**Task details:**
Return every line in the records that contains the string "Workforce", matching its case exactly.

Segment Open

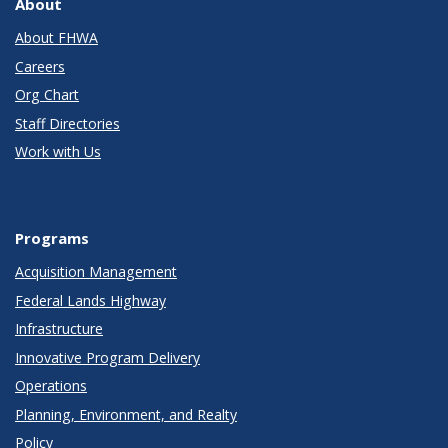
About
About FHWA
Careers
Org Chart
Staff Directories
Work with Us
Programs
Acquisition Management
Federal Lands Highway
Infrastructure
Innovative Program Delivery
Operations
Planning, Environment, and Realty
Policy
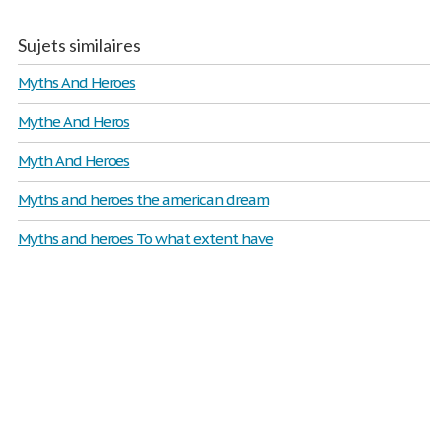
Sujets similaires
Myths And Heroes
Mythe And Heros
Myth And Heroes
Myths and heroes the american dream
Myths and heroes To what extent have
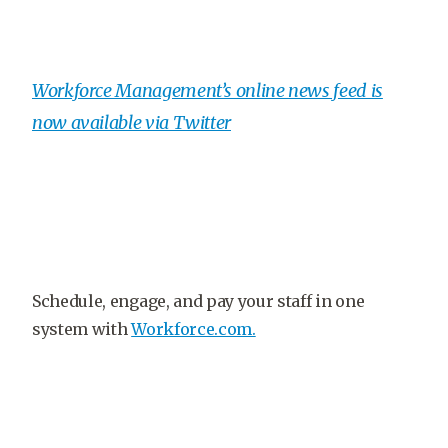
Workforce Management’s online news feed is
now available via Twitter
Schedule, engage, and pay your staff in one
system with
Workforce.com.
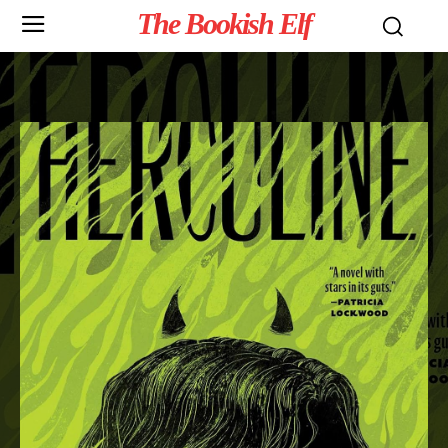
The Bookish Elf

Segment Closed

**Result of the exercise:**
Workforce Management’s online news feed is
Workforce.com.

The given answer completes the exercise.